• **Exercise passage**:
════════

CIVICUS speaks about the East African Crude Oil Pipeline (EACOP) project and its potential impacts on the climate and on the health and livelihoods of local communities with Omar Elmawi, coordinator of the Stop the East African Crude Oil Pipeline (#StopEACOP).
#StopEACOP is a global online campaign that seeks to raise awareness of the effects of the project and calls for its cancellation.
What is EACOP, and what is wrong with it?
EACOP is a project to extract and transport crude oil from Uganda to Tanzania, led by the China National Offshore Oil Corporation (CNOOC) and French energy conglomerate TotalEnergies alongside the Uganda National Oil Company and Tanzania Petroleum Development Cooperation.
If it goes on, EACOP would have disastrous consequences for local communities, for wildlife and for the entire planet. In other words, it will affect humans, nature and climate. It threatens to displace thousands of families and farmers from their land. It poses significant risks to water resources and wetlands in both Uganda and Tanzania – including the Lake Victoria basin, which over 40 million people rely on for drinking water and food production.
Additionally, EACOP would increase the severity of the global climate emergency by transporting oil that, when burned, will generate over 34 million tonnes of carbon emissions per year. The pipeline would also open up critical ecosystems in the landlocked regions of Central and Eastern Africa to commercial oil exploitation.
It would also rip through numerous sensitive biodiversity hotspots and risk significantly degrading several nature reserves crucial to the preservation of threatened species, including elephants, lions and chimpanzees.
How are you mobilising against EACOP?
Civil society came together under a global campaign that we have called #StopEACOP, aimed at sharing news related to the pipeline project and distributing resources to help people organise and take action against it.
#StopEACOP is led by an alliance of local groups and communities and African and global civil society organisations (CSOs). Over 260 CSOs have endorsed it and are working towards realising the campaign’s objectives through public mobilisation, legal action, research, shareholder activism and media advocacy.

════════

• **Dataset extract**:
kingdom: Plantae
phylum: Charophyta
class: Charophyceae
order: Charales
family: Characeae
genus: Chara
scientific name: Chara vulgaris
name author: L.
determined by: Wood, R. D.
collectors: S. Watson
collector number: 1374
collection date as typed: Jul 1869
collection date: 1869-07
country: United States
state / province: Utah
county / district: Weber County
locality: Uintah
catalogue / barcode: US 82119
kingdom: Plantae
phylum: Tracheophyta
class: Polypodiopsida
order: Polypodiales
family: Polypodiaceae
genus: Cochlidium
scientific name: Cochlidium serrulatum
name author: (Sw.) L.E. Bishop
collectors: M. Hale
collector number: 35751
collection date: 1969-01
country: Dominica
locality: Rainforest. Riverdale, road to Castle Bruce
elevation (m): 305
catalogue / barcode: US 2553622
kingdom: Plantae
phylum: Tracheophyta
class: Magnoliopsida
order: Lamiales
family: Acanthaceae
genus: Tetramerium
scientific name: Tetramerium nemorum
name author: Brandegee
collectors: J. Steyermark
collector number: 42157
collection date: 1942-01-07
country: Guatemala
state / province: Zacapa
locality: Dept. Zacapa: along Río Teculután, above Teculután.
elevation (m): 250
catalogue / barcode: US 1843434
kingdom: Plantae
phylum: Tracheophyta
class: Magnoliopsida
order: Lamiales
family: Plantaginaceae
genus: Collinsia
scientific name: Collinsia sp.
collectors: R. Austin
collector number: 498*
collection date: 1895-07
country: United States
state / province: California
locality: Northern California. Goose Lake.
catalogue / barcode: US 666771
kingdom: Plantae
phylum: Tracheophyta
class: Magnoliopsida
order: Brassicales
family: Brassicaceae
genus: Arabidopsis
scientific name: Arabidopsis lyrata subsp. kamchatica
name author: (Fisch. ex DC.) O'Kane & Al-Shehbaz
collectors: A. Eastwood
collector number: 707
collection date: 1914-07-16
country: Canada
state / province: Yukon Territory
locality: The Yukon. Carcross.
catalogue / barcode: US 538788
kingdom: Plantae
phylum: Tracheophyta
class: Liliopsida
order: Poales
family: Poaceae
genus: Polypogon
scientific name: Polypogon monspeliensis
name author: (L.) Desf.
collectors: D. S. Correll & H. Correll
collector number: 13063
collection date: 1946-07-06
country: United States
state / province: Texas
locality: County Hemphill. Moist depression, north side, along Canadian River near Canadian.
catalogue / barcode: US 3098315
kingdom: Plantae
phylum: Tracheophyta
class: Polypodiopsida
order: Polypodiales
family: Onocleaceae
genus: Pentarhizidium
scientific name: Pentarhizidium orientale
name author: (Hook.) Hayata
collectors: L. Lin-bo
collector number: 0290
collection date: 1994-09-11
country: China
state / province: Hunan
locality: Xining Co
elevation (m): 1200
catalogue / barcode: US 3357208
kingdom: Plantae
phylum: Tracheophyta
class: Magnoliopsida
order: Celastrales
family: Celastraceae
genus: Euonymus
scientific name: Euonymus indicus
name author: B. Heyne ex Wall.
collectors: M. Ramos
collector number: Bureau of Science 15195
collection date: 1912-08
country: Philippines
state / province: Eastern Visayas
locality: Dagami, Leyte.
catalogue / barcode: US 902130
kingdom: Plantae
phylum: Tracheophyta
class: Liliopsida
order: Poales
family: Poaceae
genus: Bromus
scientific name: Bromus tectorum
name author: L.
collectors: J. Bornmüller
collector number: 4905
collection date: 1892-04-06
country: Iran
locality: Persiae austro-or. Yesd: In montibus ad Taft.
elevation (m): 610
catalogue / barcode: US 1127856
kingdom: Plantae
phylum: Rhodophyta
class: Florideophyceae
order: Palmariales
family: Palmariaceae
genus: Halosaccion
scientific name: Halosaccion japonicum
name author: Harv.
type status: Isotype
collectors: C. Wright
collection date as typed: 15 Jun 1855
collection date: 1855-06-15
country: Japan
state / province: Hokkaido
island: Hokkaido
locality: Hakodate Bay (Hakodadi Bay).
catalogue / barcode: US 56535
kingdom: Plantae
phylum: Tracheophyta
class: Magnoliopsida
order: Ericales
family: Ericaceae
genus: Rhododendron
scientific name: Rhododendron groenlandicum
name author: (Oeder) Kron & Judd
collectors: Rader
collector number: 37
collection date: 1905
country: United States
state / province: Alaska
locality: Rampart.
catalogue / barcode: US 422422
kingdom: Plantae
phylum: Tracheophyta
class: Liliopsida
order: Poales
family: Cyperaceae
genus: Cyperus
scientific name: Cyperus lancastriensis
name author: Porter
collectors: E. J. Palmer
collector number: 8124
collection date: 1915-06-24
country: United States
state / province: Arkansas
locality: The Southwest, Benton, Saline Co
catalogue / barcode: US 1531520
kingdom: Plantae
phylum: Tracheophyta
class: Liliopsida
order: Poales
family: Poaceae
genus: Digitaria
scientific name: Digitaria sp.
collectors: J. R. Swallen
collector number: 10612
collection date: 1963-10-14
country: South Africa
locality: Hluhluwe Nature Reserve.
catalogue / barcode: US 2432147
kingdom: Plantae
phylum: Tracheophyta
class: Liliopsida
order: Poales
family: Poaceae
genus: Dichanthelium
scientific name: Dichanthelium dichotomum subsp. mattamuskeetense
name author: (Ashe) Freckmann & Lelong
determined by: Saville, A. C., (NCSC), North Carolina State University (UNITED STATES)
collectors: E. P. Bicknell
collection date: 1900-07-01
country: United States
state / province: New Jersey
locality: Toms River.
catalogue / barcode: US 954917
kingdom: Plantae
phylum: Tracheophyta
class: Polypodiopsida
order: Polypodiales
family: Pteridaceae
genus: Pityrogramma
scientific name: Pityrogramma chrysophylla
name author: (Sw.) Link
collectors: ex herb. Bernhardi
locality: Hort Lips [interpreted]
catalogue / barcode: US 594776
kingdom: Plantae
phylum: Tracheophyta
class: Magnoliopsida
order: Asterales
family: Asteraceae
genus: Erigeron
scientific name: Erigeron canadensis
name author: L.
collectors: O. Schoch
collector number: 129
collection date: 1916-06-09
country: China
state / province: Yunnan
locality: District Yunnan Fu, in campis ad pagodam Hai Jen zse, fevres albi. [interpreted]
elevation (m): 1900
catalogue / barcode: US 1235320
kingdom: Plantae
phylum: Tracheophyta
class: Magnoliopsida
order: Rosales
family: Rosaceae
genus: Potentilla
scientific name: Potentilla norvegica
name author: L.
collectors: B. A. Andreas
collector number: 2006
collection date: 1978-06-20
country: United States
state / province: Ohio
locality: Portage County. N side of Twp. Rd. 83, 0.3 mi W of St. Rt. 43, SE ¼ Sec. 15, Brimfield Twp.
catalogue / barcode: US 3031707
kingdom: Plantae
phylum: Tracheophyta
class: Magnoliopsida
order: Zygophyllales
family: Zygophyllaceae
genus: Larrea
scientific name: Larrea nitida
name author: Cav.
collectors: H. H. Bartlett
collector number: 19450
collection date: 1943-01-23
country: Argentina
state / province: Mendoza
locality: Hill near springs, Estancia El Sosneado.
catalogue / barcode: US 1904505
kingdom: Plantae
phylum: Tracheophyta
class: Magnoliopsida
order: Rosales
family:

════════

• **Problem set**:
A: Print the EACOP interview between "Civil society came" and "and media advocacy.", inclusive.
B: Translate this sentence from the EACOP interview into Spanish: "It threatens to displace thousands of families and farmers from their land."
C: Pick up the interview on the East African Crude Oil Pipeline after its last sentence and keep writing.

• **Answers below**:
A:
Civil society came together under a global campaign that we have called #StopEACOP, aimed at sharing news related to the pipeline project and distributing resources to help people organise and take action against it.
#StopEACOP is led by an alliance of local groups and communities and African and global civil society organisations (CSOs). Over 260 CSOs have endorsed it and are working towards realising the campaign’s objectives through public mobilisation, legal action, research, shareholder activism and media advocacy.

B: Amenaza con desplazar a miles de familias y agricultores de sus tierras.

C:
Since environmental licences have been awarded for the pipeline and associated oil fields in Kingfisher and Tilenga, several cases have been filed against the EACOP pipeline, including at the East African Court of Justice and in French courts against TotalEnergies, under the duty of vigilance law.
We hope that our campaign will put enough pressure on the companies and governments involved so that they will put an end to the pipeline project and prioritise the wellbeing of people and the environment.
How have the governments involved responded to the #StopEACOP campaign?
The governments of both Tanzania and Uganda are committed to seeing this project through despite the fact that each will receive only 15 per cent of the proceeds from the crude oil going through the pipeline. TotalEnergies and CNOOC hold 70 per cent of the pipeline’s shares, so they will be the ones pocketing 70 per cent of the proceeds from crude oil.
Additionally, TotalEnergies and CNOOC both get tax benefits, including a waiver on payment of corporate tax for 10 years once the pipeline becomes operational and on the value-added tax on imported products and materials needed for the pipeline. They are required to pay only five per cent in withholding tax instead of the required 15 per cent.
We haven’t stopped trying to engage the Tanzanian and Ugandan governments, although some of our members, and especially community partners, have been arrested and detained, had their offices raided or been threatened with the deregistration of their organisations. The government has had a part to play in most if not all these challenges, but we have continued to engage and use all legal mechanisms and processes available to make sure our community partners are protected.
What kind of support do you need from international civil society and the wider international community?
Allied organisations, activists and regular people are welcome to visit our website and click on our action page, which suggests a variety of actions addressed at the companies involved and governments and their funders and insurers. Please take as many of the actions listed as you can, prioritising those targeting insurance companies and banks. This is key because the EACOP project will need multi-billion-dollar loans to proceed, as well as numerous insurance policies covering every component of the project.
People can also donate to the cause. All the resources we receive are shared with our community partners and support any security and legal needs that may arise, including legal representation fees.
You can follow us on our social media pages to get updates on the campaign and subscribe to receive email updates on the progress of the campaign and upcoming actions that you can endorse or take part in.
Civic space in both Tanzania and Uganda is rated ‘repressed’ by the CIVICUS Monitor.